- WHAT THIS TASK INVOLVES
Starting at the beginning of the lines and stopping after the line that contains "Reading left to", swap every "chart" for "graph" and leave everything else unchanged. Omit the pictures from your answer.

Dataset entries:
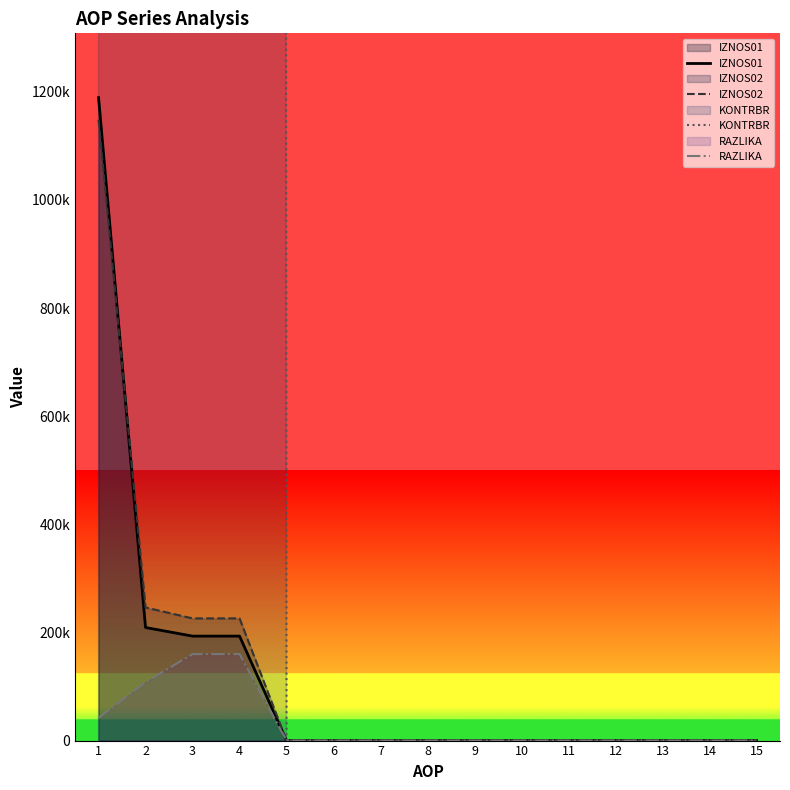

True or false: IZNOS01 and IZNOS02 cross at least once.

True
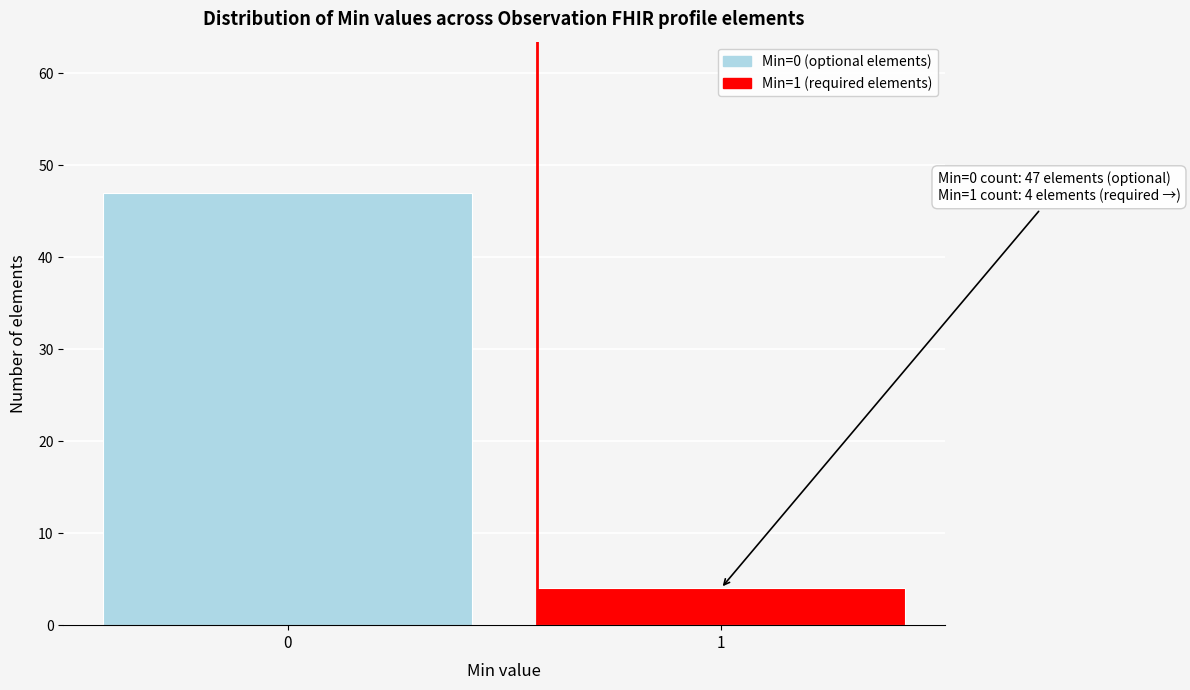

Reading right to left, what are all the values shown in this chart?

1=4	0=47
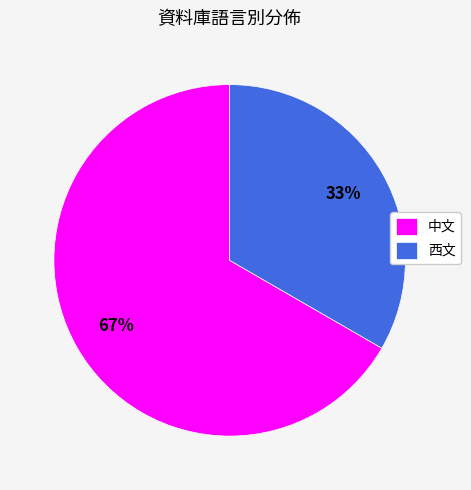

What percentage is the 西文 slice, to the nearest percent?

33%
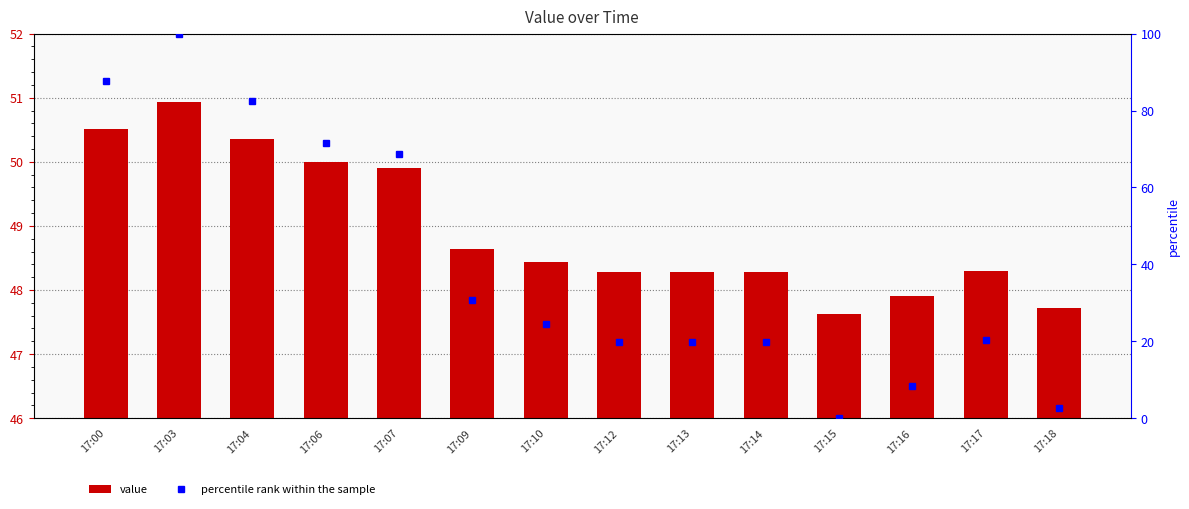

What is the average value of the percentile rank within the sample series?

39.7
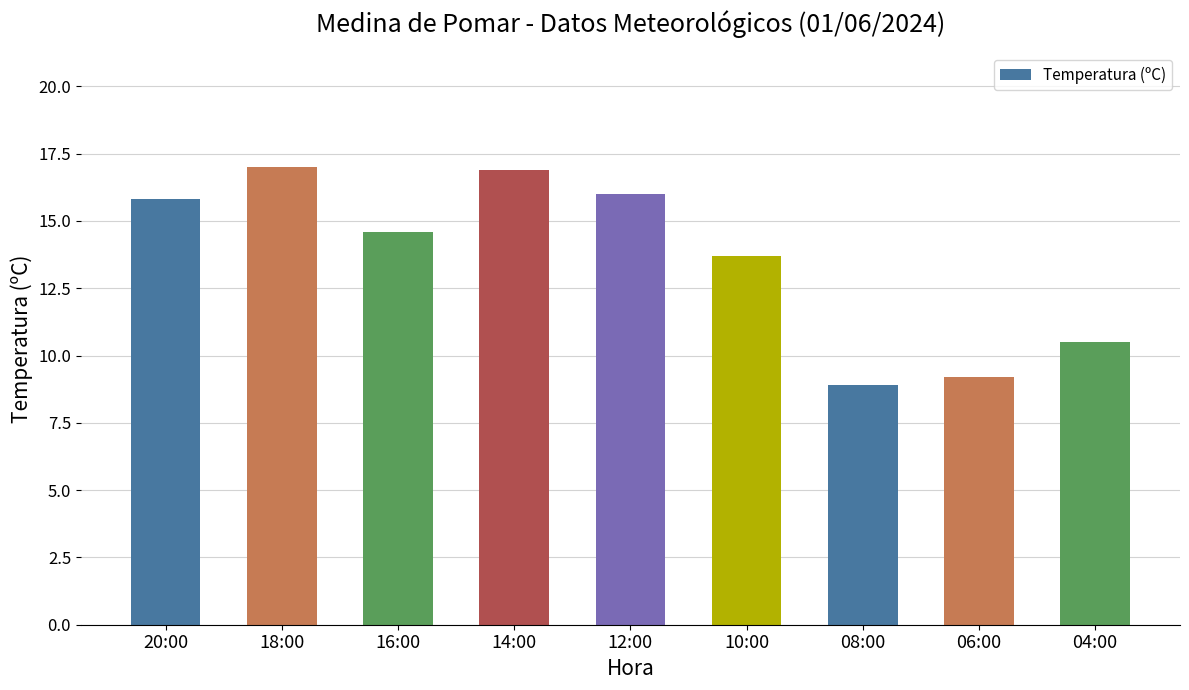

The value at 10:00 is 13.7. True or false?

True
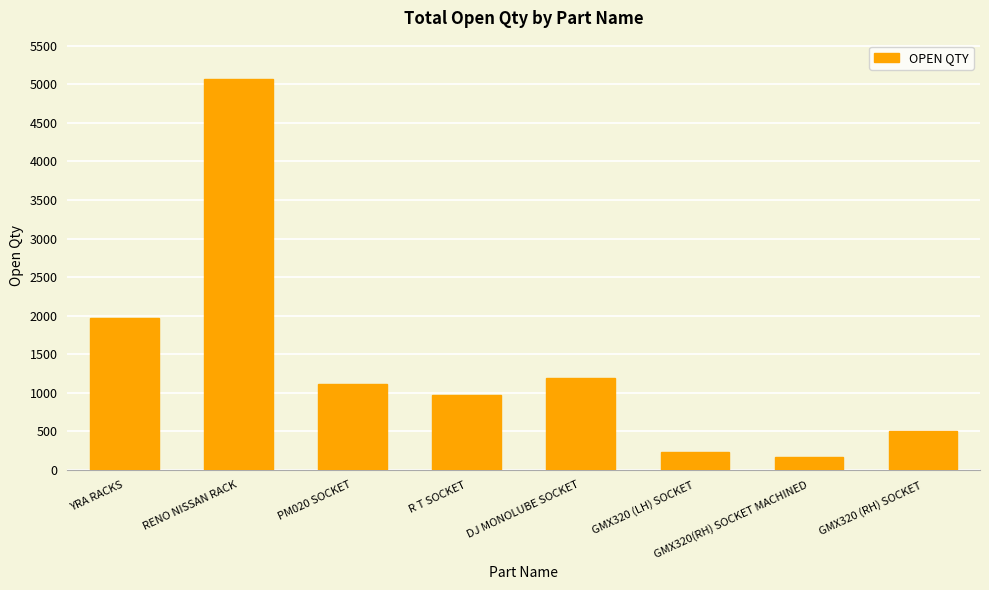

Reading right to left, what are all the values shown in this chart?

GMX320 (RH) SOCKET=500	GMX320(RH) SOCKET MACHINED=173	GMX320 (LH) SOCKET=235	DJ MONOLUBE SOCKET=1195	R T SOCKET=974	PM020 SOCKET=1111	RENO NISSAN RACK=5066	YRA RACKS=1975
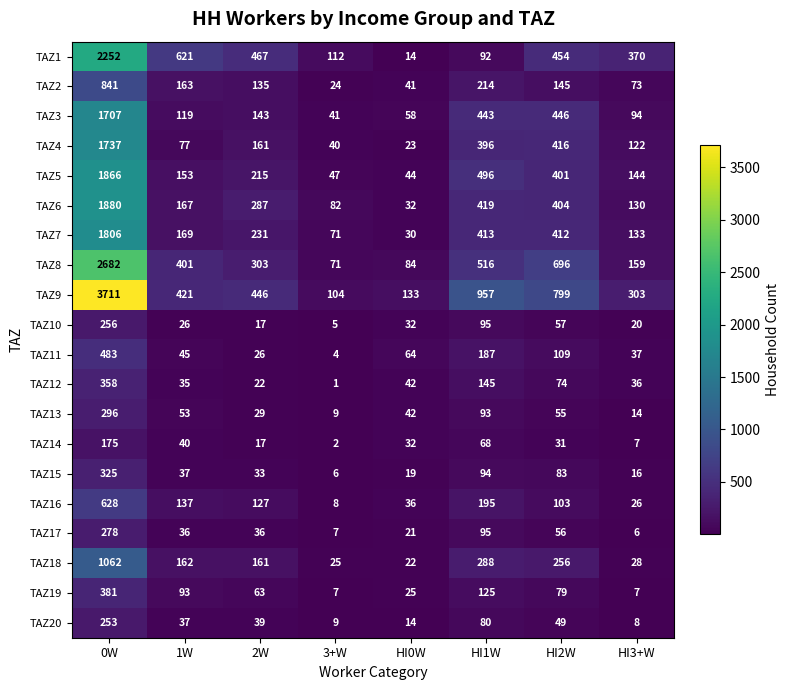

Which series has the largest range (max minus min)?

TAZ9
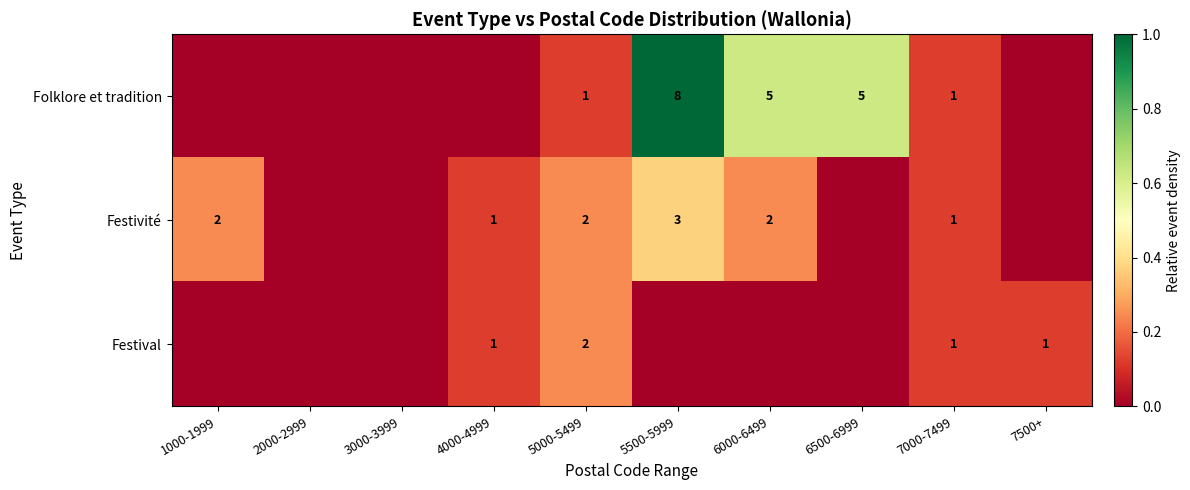

The value of Festivité at 1000-1999 is 2. True or false?

True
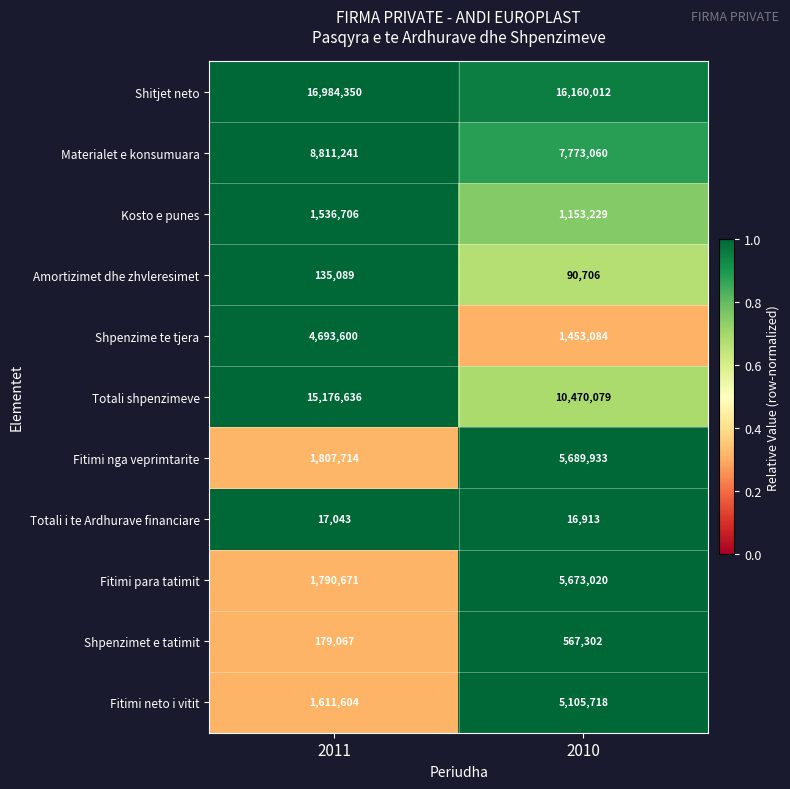

Reading left to right, what are all the values shown in this chart?

Shitjet neto: 16984350	16160012
Materialet e konsumuara: 8811241	7773060
Kosto e punes: 1536706	1153229
Amortizimet dhe zhvleresimet: 135089	90706
Shpenzime te tjera: 4693600	1453084
Totali shpenzimeve: 15176636	10470079
Fitimi nga veprimtarite: 1807714	5689933
Totali i te Ardhurave financiare: 17043	16913
Fitimi para tatimit: 1790671	5673020
Shpenzimet e tatimit: 179067	567302
Fitimi neto i vitit: 1611604	5105718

- RESPONSE BELOW
True or false: IZNOS01 and IZNOS02 cross at least once.

True

Reading right to left, what are all the values shown in this graph?

1=4	0=47

What percentage is the 西文 slice, to the nearest percent?

33%

What is the average value of the percentile rank within the sample series?

39.7

The value at 10:00 is 13.7. True or false?

True

Reading right to left, what are all the values shown in this graph?

GMX320 (RH) SOCKET=500	GMX320(RH) SOCKET MACHINED=173	GMX320 (LH) SOCKET=235	DJ MONOLUBE SOCKET=1195	R T SOCKET=974	PM020 SOCKET=1111	RENO NISSAN RACK=5066	YRA RACKS=1975

Which series has the largest range (max minus min)?

TAZ9

The value of Festivité at 1000-1999 is 2. True or false?

True

Reading left to right, what are all the values shown in this graph?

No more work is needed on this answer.